A rainbow of colour is being introduced at Oxfordshire's major hospitals to brighten up wards and corridors.

NHS managers are moving away from the traditional "magnolia approach" to health service decor, at Oxford's John Radcliffe, Churchill, and Radcliffe Infirmary, and The Horton, Banbury, in a bid to improve the environment for patients and staff.

Some areas have already been redecorated, including the Churchill Hospital's old entrance, which has been brightened up with bright orange and blue walls and intricate designs on the floor.

The theme will be carried on into the hospital's new MRI unit, which is being built in the Headington hospital's radiology department.

Trevor Payne, head of facilities for the Oxford Radcliffe Hospitals, responsible for the four hospitals, said: "It would be nice to have corporate colours throughout our hospitals, but there are so many different buildings and environments that we need to do different things in different places, because of light and other factors.
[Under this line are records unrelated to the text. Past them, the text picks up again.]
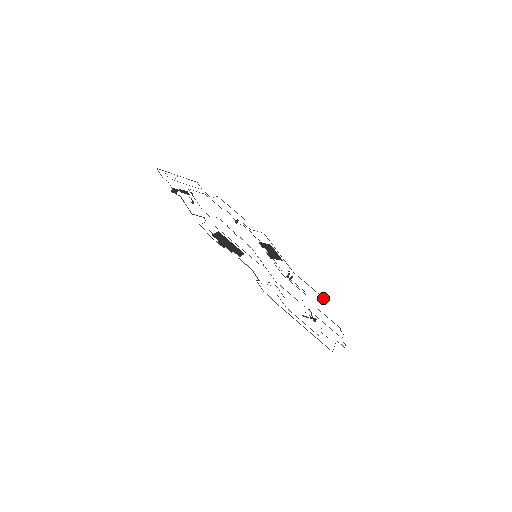
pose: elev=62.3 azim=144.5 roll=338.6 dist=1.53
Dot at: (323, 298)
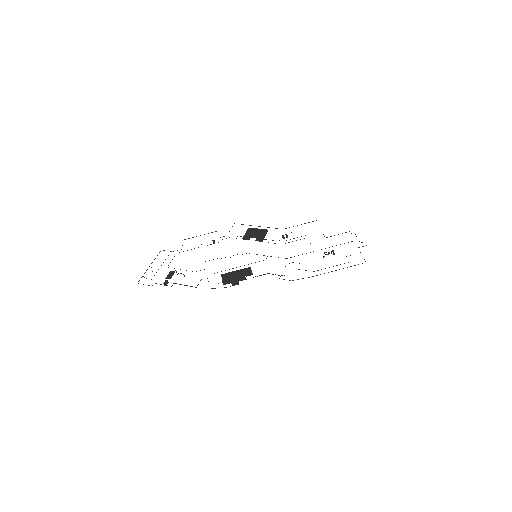
Dot at: occluded
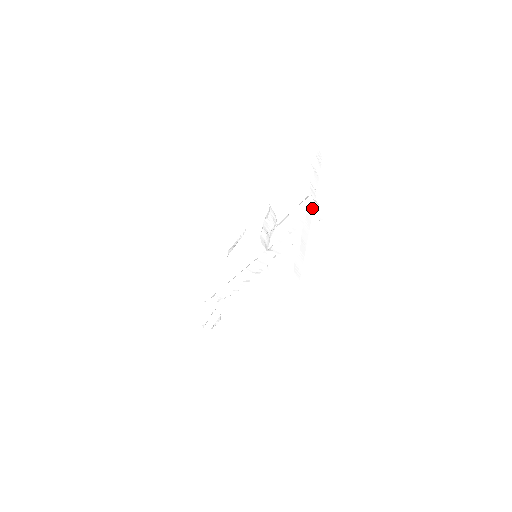
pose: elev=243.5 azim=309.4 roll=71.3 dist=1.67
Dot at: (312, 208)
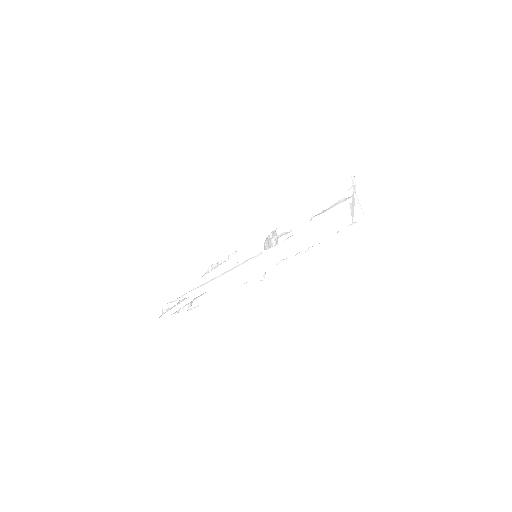
Dot at: (354, 198)
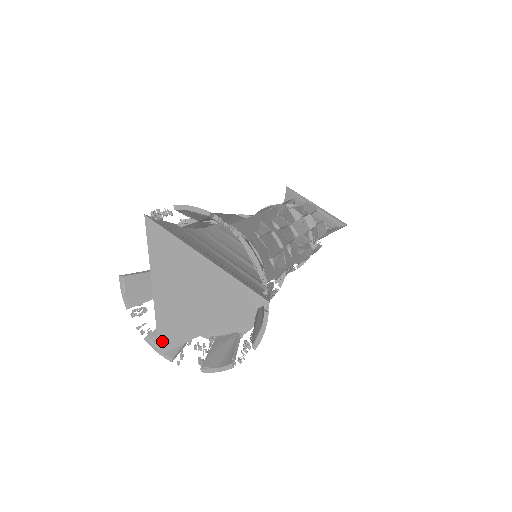
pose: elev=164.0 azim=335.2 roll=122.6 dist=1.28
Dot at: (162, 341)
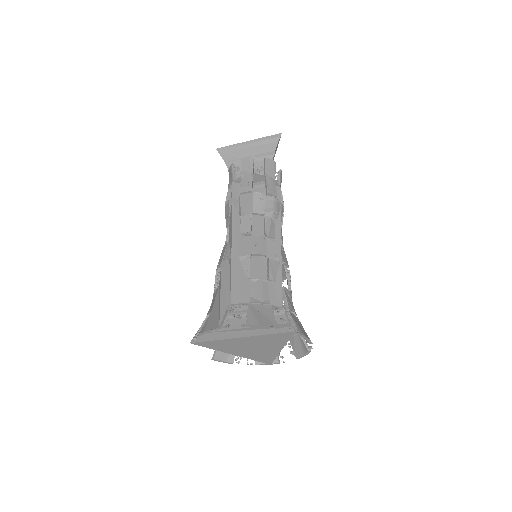
Dot at: (265, 362)
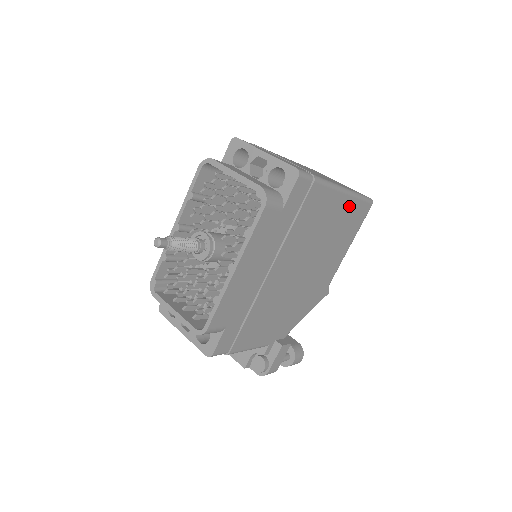
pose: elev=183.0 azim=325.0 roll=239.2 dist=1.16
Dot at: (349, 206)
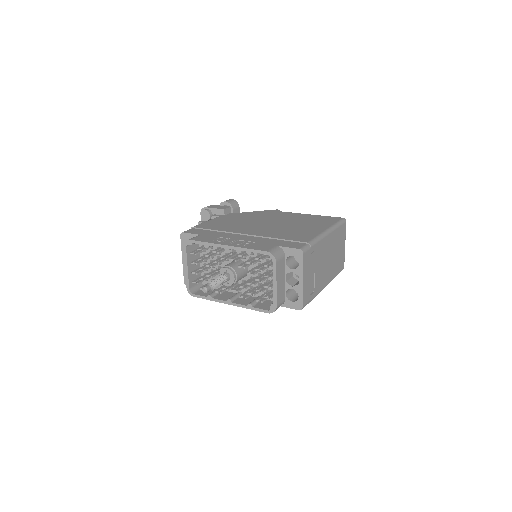
Dot at: occluded
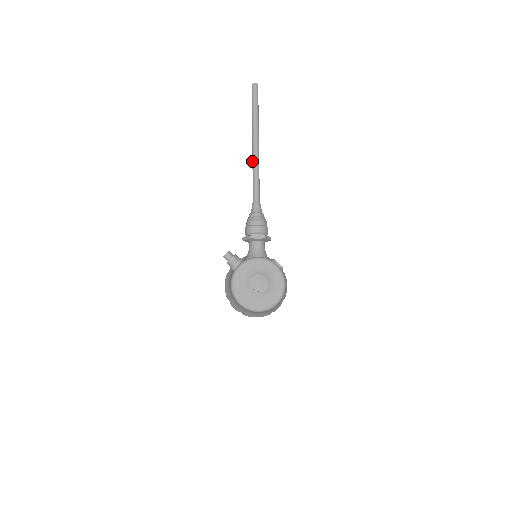
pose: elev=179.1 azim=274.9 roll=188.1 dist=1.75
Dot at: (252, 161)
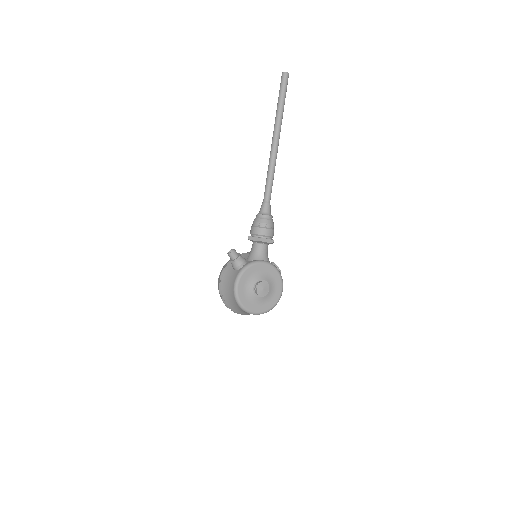
Dot at: (270, 157)
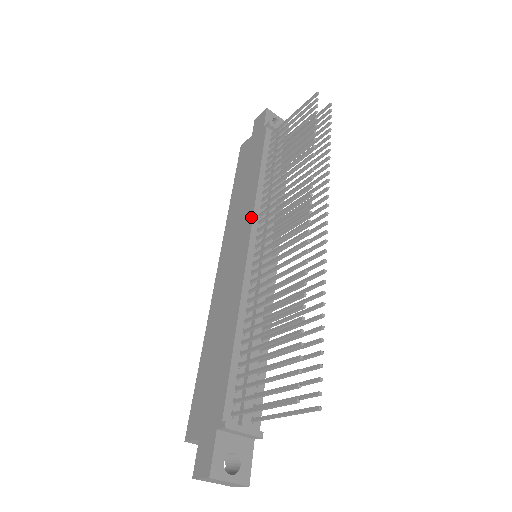
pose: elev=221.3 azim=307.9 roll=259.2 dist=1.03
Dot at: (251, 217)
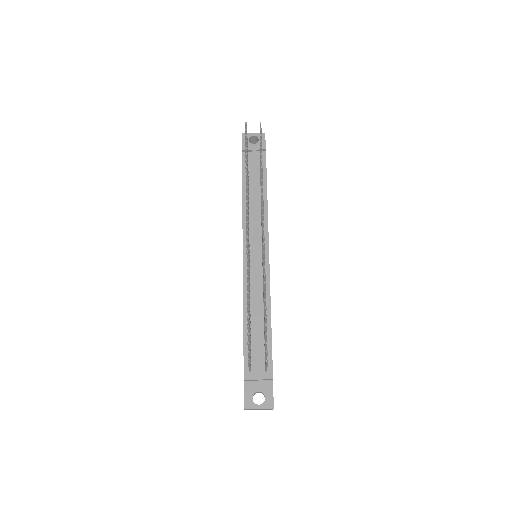
Dot at: occluded
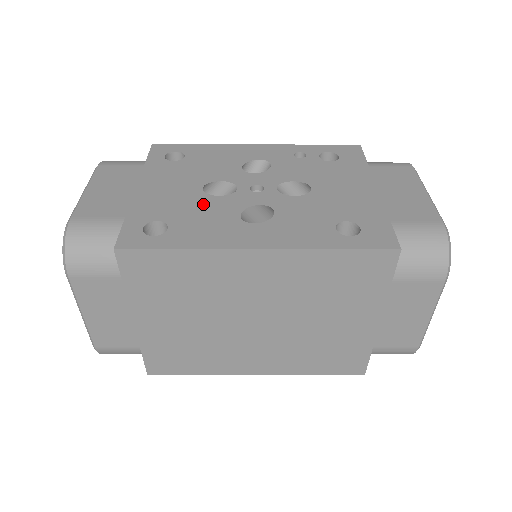
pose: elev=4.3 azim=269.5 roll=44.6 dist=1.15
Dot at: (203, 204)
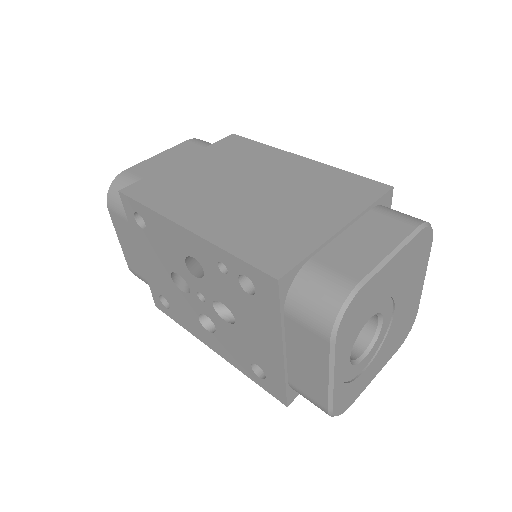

"We're trying to incorporate a palette of five or six colours so that when we get more money we can pick it up in other areas. It incorporates designs in the flooring as well, which break up the squareness and drabness of the corridors."

"It makes a difference to patients. But it's also made a real difference for staff and to retention levels.

"In one of the redecorated wards, the sister said it had made staff happier, because it's their environment too."

The new decoration will be paid for with a mixture of funding from individual ward environment budgets, which total £5,000 each, the national Patient Environment fund, and ORH estates.